------ Exercise data ------

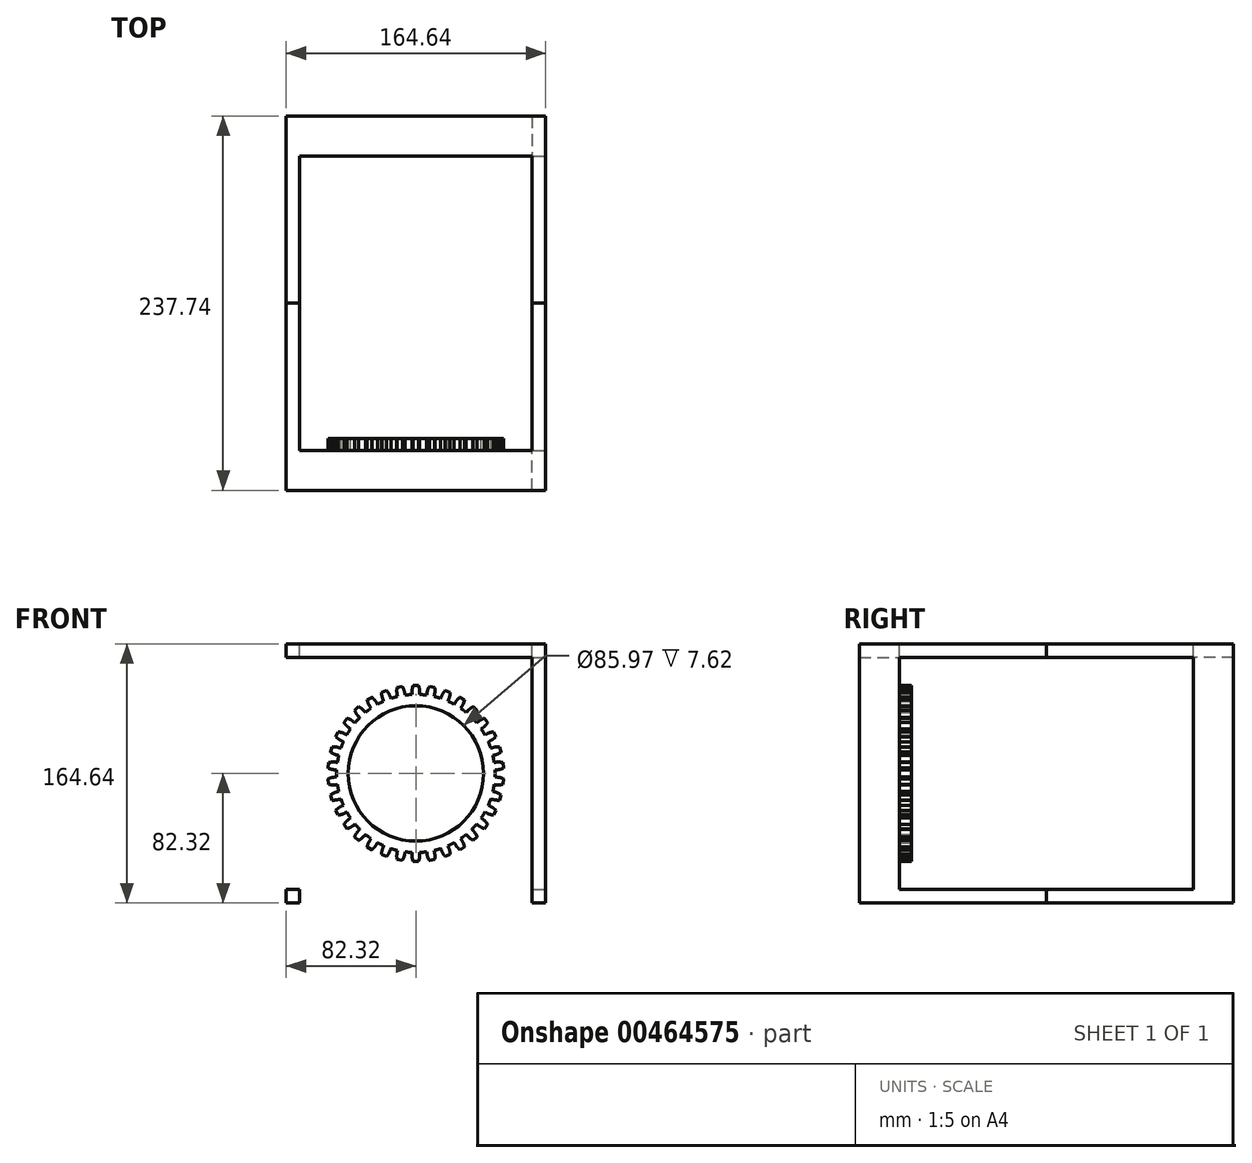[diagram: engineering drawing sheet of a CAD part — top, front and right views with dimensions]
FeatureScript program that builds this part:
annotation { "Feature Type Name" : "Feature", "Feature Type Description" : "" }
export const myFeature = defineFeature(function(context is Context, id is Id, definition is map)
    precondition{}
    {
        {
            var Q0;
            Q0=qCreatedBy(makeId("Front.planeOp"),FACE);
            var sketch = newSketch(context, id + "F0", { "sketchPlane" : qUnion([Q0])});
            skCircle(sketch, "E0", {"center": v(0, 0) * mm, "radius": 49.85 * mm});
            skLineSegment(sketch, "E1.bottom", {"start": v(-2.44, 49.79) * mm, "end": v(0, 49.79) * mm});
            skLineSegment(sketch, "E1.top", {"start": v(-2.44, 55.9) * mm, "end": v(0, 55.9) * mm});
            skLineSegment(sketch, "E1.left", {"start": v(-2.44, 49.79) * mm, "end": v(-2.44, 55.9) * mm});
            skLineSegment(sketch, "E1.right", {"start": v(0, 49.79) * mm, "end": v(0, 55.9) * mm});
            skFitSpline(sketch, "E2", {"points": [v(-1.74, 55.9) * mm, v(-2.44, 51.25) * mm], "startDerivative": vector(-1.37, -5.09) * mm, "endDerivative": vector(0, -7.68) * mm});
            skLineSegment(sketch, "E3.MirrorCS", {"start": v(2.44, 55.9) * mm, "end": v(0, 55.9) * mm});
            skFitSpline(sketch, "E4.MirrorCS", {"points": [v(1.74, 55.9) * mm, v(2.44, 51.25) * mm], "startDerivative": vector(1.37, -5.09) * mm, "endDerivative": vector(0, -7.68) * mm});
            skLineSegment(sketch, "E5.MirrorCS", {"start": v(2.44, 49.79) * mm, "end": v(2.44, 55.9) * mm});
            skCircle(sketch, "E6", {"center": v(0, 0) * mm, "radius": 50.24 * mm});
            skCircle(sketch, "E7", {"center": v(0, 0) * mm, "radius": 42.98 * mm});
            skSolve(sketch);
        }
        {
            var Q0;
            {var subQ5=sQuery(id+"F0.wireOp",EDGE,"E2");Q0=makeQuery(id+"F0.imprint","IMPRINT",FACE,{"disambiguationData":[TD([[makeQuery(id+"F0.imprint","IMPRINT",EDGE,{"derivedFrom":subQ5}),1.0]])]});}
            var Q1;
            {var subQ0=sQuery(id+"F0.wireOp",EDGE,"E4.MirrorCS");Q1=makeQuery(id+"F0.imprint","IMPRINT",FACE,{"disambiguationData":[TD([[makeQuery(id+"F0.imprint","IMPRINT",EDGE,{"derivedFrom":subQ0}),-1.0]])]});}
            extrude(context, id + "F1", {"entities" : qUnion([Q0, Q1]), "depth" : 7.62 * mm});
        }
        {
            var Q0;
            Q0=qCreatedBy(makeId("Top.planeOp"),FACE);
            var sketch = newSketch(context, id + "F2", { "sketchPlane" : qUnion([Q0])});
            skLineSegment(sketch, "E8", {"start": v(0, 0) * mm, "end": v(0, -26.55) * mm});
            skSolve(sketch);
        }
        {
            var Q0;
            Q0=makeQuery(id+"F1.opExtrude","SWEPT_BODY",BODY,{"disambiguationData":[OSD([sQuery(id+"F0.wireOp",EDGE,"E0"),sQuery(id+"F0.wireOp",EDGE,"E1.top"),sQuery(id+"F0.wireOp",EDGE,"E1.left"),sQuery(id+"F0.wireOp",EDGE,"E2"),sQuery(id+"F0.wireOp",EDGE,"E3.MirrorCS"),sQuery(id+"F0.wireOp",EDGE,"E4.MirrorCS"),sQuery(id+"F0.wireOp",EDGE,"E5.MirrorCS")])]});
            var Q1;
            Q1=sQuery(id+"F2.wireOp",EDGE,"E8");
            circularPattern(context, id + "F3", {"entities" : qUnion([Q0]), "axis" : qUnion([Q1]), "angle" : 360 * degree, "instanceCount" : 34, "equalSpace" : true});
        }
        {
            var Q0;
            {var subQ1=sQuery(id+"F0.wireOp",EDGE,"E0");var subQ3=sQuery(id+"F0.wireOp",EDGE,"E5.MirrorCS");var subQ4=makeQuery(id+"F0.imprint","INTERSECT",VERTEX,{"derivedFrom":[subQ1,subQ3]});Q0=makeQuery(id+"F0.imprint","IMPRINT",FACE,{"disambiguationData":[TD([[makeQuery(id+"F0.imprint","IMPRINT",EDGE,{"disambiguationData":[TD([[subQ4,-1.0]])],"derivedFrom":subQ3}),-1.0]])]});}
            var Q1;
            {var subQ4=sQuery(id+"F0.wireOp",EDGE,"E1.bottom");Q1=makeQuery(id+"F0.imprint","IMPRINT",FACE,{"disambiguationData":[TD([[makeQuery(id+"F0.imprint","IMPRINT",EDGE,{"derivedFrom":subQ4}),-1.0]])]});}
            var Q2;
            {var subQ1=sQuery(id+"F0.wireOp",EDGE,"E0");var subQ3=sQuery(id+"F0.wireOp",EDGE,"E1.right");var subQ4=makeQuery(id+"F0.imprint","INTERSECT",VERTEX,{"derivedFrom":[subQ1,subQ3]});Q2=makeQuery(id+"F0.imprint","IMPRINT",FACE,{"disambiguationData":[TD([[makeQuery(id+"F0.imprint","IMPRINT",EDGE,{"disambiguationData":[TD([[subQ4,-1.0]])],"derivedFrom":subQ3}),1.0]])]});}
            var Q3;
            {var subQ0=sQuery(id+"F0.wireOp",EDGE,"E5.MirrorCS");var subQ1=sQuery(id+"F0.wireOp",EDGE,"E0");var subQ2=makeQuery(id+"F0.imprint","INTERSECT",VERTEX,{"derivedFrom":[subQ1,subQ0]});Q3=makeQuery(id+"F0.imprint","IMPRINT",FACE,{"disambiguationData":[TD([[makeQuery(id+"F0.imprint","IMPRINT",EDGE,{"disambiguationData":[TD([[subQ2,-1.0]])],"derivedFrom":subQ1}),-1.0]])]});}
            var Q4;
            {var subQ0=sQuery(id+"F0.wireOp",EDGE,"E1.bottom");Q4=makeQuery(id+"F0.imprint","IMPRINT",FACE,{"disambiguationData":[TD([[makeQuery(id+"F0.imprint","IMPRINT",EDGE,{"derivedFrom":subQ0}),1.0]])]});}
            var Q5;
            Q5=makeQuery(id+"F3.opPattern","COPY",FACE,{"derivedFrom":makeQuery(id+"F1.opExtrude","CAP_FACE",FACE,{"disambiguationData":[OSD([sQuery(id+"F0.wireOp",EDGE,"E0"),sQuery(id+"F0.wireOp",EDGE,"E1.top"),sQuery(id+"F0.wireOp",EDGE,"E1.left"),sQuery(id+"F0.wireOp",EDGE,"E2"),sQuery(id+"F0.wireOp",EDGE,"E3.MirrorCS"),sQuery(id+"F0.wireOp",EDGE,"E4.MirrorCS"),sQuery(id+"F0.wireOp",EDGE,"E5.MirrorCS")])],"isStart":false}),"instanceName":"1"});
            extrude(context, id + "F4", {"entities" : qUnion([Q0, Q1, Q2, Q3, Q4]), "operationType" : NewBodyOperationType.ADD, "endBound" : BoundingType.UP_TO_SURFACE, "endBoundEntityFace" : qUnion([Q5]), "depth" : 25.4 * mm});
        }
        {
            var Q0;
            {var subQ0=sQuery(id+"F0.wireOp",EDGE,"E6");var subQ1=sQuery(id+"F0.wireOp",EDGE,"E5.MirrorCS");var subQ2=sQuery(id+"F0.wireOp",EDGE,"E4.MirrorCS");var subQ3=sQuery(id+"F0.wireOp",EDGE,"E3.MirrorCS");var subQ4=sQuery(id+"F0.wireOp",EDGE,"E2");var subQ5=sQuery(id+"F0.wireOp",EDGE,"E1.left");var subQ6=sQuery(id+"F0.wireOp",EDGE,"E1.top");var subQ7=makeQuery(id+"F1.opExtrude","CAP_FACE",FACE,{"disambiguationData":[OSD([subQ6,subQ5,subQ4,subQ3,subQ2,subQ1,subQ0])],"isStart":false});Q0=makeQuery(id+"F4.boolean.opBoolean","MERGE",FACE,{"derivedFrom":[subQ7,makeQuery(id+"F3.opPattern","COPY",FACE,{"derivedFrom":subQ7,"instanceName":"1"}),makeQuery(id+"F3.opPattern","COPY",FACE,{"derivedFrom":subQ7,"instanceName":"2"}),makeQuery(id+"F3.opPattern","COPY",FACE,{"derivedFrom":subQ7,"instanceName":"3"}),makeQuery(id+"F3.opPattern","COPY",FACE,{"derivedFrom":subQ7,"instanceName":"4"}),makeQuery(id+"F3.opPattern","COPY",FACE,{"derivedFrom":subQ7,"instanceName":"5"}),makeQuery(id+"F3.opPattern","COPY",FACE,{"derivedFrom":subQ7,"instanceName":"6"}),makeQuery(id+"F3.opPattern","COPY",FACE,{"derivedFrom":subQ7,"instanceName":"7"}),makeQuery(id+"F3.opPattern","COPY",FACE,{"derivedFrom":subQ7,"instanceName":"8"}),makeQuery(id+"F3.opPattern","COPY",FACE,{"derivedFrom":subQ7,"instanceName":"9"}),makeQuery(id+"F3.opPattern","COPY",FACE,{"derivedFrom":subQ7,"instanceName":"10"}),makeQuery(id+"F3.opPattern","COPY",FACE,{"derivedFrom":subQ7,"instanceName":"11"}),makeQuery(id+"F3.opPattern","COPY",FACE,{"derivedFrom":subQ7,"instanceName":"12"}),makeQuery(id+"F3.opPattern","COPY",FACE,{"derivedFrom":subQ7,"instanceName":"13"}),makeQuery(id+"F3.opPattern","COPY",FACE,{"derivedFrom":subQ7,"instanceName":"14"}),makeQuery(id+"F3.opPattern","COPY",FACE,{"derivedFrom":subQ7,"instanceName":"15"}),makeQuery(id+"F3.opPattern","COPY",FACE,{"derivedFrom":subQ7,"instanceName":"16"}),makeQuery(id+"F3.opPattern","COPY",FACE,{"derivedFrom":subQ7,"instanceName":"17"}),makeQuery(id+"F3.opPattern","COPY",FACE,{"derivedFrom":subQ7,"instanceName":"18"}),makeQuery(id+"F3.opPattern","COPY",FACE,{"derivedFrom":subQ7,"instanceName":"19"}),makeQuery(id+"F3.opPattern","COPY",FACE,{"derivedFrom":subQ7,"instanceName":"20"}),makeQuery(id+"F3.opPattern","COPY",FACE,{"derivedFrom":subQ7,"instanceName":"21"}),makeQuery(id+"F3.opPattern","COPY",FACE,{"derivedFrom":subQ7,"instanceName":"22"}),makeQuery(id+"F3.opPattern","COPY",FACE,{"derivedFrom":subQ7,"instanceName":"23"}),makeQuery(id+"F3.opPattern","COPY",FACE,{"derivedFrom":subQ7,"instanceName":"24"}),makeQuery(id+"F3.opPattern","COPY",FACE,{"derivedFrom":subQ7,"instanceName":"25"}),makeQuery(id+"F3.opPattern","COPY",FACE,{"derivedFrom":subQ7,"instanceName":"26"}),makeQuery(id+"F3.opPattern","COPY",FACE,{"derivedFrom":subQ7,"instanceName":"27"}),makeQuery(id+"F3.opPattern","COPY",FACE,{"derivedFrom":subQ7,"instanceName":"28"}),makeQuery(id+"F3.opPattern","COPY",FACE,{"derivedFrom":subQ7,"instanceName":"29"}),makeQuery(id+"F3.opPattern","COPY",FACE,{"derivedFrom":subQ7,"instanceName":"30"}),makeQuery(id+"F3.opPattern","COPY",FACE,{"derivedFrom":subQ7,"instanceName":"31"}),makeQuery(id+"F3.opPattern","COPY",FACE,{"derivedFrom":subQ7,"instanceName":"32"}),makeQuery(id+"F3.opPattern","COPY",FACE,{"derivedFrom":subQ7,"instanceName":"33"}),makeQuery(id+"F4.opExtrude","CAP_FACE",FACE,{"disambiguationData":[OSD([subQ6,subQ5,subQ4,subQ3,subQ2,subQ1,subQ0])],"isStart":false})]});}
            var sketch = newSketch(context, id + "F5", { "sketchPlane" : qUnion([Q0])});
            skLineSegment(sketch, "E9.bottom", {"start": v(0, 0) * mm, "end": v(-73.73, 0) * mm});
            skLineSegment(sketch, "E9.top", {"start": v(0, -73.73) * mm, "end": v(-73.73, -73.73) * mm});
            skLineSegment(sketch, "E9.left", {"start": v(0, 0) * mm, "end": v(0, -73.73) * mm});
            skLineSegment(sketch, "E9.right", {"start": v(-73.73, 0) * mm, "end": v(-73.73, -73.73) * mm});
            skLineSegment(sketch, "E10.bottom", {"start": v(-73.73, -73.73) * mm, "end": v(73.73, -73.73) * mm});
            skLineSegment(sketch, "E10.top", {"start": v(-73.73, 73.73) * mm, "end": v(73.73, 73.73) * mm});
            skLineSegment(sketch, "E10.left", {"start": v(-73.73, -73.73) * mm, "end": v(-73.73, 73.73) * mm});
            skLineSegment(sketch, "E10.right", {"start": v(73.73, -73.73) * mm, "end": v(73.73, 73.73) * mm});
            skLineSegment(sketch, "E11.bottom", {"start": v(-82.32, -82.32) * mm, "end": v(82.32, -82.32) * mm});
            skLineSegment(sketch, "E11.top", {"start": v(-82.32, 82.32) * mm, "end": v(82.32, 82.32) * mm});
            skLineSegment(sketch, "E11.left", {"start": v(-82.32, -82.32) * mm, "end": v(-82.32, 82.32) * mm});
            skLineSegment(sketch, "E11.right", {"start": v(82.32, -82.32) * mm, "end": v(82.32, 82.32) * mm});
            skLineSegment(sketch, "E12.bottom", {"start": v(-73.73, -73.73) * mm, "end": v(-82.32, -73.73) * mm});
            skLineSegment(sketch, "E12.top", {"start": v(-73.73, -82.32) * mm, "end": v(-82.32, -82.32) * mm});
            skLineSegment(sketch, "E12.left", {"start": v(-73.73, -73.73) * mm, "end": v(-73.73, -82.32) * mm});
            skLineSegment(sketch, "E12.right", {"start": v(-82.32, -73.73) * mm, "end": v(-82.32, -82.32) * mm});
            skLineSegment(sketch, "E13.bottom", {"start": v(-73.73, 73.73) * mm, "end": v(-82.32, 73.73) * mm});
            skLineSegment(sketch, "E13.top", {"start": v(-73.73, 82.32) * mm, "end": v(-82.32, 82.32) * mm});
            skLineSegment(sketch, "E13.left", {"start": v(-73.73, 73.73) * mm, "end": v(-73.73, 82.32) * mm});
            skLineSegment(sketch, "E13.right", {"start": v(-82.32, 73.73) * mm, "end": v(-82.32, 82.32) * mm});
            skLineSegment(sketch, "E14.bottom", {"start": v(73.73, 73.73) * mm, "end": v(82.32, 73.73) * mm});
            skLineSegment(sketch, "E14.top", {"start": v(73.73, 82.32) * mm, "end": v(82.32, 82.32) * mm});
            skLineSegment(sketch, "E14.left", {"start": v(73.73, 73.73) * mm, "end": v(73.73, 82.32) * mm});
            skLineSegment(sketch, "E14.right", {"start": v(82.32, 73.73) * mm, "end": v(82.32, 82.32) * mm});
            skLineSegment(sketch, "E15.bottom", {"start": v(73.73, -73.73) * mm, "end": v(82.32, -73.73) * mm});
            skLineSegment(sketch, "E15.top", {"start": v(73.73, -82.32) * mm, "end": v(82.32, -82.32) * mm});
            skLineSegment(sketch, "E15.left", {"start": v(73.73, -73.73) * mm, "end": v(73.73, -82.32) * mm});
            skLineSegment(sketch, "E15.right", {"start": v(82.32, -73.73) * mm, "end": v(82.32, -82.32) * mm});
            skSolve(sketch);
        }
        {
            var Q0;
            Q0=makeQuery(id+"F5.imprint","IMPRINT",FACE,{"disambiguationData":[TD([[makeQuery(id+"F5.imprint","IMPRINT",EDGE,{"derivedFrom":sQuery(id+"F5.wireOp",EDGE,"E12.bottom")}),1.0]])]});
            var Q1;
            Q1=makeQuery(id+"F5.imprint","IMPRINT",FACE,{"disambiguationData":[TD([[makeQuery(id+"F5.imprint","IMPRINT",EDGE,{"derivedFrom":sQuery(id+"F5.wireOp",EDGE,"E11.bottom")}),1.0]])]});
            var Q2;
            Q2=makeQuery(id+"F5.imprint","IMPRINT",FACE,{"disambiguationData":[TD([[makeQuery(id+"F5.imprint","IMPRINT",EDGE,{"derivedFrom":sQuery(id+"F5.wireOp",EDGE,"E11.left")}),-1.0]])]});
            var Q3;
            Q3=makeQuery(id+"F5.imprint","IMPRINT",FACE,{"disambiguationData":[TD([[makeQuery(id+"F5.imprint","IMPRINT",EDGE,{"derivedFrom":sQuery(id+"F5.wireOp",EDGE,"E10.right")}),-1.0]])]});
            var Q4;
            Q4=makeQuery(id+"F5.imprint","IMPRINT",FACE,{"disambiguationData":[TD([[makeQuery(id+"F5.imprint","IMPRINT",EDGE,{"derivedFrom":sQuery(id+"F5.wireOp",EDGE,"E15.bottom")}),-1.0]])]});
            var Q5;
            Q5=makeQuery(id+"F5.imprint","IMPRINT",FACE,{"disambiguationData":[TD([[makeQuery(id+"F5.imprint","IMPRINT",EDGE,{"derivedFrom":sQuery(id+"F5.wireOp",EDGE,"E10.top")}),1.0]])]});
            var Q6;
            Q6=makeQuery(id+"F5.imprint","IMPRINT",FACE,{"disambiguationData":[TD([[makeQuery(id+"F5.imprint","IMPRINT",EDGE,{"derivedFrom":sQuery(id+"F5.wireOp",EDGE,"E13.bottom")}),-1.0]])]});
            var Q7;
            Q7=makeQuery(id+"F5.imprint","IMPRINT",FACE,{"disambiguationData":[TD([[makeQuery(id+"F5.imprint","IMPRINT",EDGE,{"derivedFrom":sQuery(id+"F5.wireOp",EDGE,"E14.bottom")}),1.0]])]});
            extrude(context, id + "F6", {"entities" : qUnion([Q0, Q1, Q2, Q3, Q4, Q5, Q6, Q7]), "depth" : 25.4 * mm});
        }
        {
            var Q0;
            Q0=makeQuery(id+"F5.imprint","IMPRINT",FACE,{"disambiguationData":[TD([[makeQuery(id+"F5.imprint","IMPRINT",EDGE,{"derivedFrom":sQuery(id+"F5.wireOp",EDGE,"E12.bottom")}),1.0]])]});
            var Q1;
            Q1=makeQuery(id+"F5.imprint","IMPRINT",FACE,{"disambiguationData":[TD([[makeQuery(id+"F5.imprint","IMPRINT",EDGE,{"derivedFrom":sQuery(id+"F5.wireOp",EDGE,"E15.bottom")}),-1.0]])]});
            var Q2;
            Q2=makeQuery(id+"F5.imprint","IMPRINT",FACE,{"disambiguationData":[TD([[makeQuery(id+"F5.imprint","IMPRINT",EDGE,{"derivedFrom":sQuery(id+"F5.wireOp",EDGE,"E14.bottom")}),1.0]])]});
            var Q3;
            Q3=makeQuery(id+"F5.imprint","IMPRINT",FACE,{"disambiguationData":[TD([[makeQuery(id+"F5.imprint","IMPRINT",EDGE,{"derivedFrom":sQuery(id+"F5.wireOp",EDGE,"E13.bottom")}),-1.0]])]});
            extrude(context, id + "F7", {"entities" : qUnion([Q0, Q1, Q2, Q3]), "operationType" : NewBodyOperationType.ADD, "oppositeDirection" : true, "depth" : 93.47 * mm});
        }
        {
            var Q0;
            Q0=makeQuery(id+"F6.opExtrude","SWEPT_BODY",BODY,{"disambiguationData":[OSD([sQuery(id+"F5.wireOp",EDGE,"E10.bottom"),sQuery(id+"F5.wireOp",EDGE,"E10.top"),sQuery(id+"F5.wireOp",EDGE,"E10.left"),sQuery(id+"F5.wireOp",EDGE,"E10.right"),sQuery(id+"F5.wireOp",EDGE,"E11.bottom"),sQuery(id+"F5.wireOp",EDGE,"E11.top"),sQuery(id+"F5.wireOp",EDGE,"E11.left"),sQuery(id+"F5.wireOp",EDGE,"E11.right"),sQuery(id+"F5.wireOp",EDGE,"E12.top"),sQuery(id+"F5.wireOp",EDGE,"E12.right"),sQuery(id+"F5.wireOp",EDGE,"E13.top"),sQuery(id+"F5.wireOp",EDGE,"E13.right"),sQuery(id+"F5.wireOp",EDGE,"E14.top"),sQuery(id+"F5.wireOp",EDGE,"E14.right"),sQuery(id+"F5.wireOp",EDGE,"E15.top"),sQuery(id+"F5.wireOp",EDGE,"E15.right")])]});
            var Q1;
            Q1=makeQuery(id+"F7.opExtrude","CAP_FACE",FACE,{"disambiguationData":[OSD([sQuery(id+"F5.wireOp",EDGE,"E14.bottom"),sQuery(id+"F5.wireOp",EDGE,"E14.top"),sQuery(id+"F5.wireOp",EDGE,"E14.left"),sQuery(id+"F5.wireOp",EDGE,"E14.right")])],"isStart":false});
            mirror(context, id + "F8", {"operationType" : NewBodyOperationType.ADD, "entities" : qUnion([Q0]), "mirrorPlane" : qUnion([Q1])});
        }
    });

------

**What the exercise asks**
Identify every line above that contains the string "sketchPlane", and copy each of those lines.

**Exercise response**
            var sketch = newSketch(context, id + "F0", { "sketchPlane" : qUnion([Q0])});
            var sketch = newSketch(context, id + "F2", { "sketchPlane" : qUnion([Q0])});
            var sketch = newSketch(context, id + "F5", { "sketchPlane" : qUnion([Q0])});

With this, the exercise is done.